Jüngere Personen, die Risikosportarten betreiben, haben ein bis zu 20 Prozent erhöhtes Risiko, sich wieder zu verletzen – am gleichen Knie oder kontralateral. Das Risiko für eine Re-Ruptur bei operierten vorderen Kreuzbändern liegt laut Literatur im ersten postoperativen Jahr bei zwölf Prozent und fällt danach auf zwei bis acht Prozent. Bei den meisten Re-Rupturen handelt es sich um ein traumatisches Geschehen: Während die Rate an Non-Kontakt-Verletzungen bei der Erstruptur des vorderen Kreuzbandes 80 Prozent beträgt, liegt sie bei Re-Rupturen nur noch bei fünf Prozent. Risikofaktoren für die Re-Ruptur des vorderen Kreuzbandes sind Alter und Grafttyp: Junge Patienten mit Allograft-Transplantaten weisen mit bis zu 22 Prozent die höchste Rate an Re-Rupturen auf; ältere Patienten mit Autografts zeigen mit 0,6 Prozent die niedrigsten Re-Rupturraten. Das Risiko für eine kontralaterale Ruptur des vorderen Kreuzbandes liegt bei acht bis 16 Prozent.

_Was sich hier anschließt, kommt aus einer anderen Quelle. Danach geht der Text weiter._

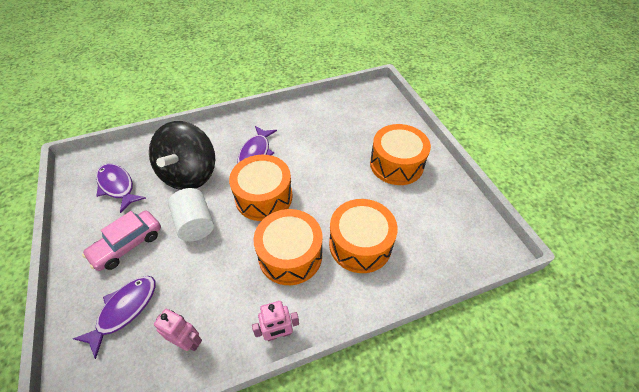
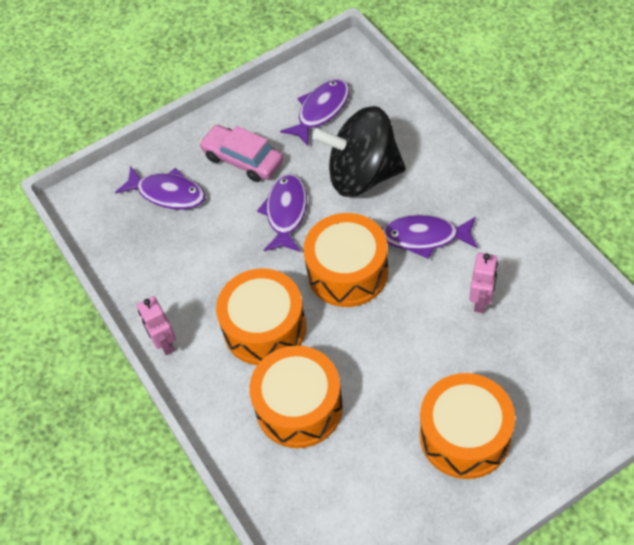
camera: 85 degrees right, 5 degrees up
pink robot [154,309,202,351] -> pink robot moved to [470,253,498,313]
white cylinder [168,188,214,241] -> purple fish [257,173,307,252]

Belastungs- und Funktionstests

Auch wenn es bis heute keine einheitlichen Standards gibt, existieren international anerkannte Testmethoden, mit denen die Stabilität des Knies überprüft werden kann.

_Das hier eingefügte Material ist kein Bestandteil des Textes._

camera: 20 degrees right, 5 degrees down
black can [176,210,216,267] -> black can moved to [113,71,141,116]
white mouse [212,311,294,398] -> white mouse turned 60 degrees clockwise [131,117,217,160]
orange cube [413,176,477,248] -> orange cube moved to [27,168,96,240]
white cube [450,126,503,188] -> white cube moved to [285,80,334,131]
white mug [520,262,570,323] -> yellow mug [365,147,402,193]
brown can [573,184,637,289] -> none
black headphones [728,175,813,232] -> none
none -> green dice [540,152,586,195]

Beurteilung der Kreuzband-Stabilität anterior-posterior:

  • Lachman-/Schubladentest
  • KT1.000-Arthrometer

Beurteilung der Rotationsstabilität des Kniegelenks:

  • Pivot-Shift-Test
  • Rolimeter

Systematische Funktionstests zum Leistungsvergleich von gesundem und verletztem Knie:

  • Single Leg Hop Test/Triple Hop Test: einbeiniger Sprung nach vorn – abwechselnd mit dem gesunden beziehungsweise verletzten Bein. Seitendifferenz: idealerweise nicht größer als zehn Prozent, maximal 20 Prozent. Die Tests dürfen frühestens sechs Monate nach einer Kreuzbandoperation durchgeführt werden.

H:Q-Ratio: Für ein ausgewogenes Kräfteverhältnis sollte das Hamstrings-Quadrizeps-Verhältnis bei mindestens 0,6 liegen.

Messung des Muskelumfangs am Femur: Bei einer Seitendifferenz von mehr als zwei Zentimetern ist davon auszugehen, dass das schwächere Bein etwa 30 Prozent Kraftdefizit aufweist, was laut Fink „keine gute Voraussetzung“ für den sportlichen Wiedereinstieg darstellt.